Current Risk Profiles Don’t Capture the Effect of COVID-19 on Investor Risk Appetite

Current Risk Profiles Don’t Capture the Effect of COVID-19 on Investor Risk Appetite

Emily Allen

By Emily Allen, MSc graduate, Utrecht University

The use of questionnaires in creating risk profiles is considered best-practice and complies with regulatory framework. But is an investor’s risk profile accurately captured by a questionnaire? Different behavioral biases, experienced by investors in response to an event which lies outside their expectations, are demonstrated using the Covid-19 pandemic, and provide an explanation as to why questionnaires alone do not result in a complete risk profile.
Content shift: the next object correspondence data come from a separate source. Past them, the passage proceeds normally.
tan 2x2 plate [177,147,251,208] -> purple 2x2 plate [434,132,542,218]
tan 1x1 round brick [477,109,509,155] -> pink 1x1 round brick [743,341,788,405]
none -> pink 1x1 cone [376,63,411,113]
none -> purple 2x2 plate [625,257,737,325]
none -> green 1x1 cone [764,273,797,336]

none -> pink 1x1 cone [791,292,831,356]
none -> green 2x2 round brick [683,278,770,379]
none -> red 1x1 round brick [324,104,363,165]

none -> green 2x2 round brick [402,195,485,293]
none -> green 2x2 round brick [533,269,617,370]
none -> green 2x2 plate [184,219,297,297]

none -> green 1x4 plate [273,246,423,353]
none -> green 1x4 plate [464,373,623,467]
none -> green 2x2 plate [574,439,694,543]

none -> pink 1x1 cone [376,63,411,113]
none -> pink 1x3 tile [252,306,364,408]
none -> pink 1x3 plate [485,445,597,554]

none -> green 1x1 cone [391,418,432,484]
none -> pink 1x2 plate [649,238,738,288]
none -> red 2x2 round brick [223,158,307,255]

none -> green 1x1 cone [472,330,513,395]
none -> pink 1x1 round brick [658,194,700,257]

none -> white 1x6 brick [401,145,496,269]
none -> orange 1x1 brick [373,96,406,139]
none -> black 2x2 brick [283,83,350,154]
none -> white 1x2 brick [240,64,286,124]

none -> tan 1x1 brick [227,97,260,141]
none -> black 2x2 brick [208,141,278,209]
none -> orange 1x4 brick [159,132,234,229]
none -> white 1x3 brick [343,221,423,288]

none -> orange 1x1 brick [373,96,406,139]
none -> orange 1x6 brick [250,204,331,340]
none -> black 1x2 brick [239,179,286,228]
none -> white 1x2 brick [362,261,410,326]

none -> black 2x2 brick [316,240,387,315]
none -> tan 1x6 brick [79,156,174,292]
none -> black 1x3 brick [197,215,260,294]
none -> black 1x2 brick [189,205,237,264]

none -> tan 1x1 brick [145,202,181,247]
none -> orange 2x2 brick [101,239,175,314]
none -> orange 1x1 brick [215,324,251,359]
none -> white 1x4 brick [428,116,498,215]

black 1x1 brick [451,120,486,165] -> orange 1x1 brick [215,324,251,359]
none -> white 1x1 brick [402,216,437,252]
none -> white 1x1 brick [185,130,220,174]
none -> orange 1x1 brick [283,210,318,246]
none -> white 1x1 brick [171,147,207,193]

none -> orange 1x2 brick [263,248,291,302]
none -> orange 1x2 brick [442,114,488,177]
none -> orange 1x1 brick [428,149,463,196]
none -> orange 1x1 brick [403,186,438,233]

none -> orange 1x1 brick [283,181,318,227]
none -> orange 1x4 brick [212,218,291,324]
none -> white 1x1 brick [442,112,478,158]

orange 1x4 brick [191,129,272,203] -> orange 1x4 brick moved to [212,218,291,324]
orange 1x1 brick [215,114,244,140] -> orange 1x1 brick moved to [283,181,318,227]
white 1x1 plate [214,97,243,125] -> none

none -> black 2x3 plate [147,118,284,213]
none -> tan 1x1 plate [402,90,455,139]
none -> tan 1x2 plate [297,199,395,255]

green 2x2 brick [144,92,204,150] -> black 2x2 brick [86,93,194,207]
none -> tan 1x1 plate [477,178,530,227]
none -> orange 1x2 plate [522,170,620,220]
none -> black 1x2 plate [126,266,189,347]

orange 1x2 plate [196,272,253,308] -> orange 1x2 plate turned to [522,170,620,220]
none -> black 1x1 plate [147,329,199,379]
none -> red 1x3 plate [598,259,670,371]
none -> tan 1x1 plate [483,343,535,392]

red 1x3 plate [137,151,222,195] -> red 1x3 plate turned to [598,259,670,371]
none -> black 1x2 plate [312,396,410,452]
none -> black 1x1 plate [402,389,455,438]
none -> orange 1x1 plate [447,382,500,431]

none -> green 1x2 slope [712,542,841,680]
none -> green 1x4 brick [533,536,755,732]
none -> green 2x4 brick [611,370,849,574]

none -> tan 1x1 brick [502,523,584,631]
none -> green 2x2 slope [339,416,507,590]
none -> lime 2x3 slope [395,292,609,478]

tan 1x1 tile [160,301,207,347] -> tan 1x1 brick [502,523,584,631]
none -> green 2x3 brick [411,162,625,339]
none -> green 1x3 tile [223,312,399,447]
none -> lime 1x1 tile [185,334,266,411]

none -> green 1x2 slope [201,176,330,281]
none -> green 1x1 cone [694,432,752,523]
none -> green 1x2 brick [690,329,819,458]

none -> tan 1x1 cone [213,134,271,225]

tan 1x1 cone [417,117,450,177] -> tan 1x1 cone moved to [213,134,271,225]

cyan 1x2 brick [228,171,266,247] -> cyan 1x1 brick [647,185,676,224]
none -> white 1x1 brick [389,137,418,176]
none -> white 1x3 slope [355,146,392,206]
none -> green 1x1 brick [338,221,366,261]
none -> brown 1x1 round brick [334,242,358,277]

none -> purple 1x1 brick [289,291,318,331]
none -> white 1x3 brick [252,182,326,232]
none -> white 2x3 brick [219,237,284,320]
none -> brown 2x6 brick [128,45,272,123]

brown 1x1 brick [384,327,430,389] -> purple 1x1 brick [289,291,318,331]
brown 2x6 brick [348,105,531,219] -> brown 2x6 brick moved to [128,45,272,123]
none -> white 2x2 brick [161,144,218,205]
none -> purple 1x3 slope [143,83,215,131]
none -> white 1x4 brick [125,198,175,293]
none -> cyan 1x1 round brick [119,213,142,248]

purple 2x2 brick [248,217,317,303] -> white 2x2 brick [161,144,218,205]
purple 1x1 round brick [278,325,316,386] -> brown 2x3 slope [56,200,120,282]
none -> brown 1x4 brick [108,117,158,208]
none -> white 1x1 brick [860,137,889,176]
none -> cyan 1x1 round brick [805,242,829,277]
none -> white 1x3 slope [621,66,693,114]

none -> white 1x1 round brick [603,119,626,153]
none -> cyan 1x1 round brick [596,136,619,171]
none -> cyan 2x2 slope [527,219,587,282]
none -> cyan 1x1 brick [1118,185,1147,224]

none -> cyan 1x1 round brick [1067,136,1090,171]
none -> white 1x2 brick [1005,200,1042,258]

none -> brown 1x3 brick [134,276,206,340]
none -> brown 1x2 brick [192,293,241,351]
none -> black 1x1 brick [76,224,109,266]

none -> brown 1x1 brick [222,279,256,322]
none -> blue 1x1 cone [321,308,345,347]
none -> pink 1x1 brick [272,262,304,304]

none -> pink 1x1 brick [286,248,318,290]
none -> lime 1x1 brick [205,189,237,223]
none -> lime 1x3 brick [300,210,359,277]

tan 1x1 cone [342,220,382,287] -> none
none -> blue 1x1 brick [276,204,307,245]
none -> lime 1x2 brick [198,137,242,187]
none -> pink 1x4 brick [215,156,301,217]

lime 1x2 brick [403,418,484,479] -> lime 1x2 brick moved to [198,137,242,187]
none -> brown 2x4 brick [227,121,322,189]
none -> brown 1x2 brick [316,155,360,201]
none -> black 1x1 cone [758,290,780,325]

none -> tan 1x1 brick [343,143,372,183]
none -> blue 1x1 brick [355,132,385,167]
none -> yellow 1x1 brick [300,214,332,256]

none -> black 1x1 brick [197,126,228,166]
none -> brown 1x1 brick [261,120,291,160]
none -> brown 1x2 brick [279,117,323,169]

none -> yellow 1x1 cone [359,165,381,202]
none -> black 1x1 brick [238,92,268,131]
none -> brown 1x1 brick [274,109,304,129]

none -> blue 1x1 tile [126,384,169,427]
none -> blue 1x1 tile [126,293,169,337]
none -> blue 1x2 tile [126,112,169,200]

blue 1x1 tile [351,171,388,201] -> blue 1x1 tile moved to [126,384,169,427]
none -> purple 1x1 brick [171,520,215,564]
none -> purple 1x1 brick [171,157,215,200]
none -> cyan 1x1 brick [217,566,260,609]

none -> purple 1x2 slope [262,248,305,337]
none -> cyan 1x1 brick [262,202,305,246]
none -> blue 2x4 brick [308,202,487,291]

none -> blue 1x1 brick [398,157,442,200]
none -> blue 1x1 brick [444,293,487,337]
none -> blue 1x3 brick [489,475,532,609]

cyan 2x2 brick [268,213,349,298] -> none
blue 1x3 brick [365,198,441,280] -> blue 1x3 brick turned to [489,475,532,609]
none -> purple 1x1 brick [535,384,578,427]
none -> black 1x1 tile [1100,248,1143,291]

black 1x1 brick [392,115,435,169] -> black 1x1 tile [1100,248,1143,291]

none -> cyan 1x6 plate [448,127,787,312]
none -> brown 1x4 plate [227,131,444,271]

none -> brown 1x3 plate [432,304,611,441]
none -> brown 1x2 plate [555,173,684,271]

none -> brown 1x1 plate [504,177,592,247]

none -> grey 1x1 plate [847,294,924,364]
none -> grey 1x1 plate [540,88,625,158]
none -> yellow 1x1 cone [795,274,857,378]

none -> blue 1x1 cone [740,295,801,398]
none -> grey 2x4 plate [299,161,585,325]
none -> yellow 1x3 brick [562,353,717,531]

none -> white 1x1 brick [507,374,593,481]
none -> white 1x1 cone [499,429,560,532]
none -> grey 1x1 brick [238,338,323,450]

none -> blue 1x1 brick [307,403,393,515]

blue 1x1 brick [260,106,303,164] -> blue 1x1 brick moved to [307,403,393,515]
Emily Allen, MSc graduate, Utrecht University

Classical finance theory assumes that investor decisions can be modelled based on rational expectations. Under this assumption, investors form their risk tolerance beliefs with the knowledge of all current and future events, and their corresponding riskiness. Therefore, it is expected that investor risk tolerance will not decrease following the occurrence of a risk tail event, such as the COVID-19 Pandemic. Emily Allen, MSc graduate, Utrecht University, has used data from the risk profiling questionnaire of a wealth management firm in the Netherlands to explore the relationship between risk tolerance and macroeconomic conditions. She demonstrates an overall decrease in investor risk tolerance. The inclusion of investor characteristics and market indicators in the regression analysis suggests that this decrease in risk tolerance may be explained by the fluctuation in macroeconomic conditions.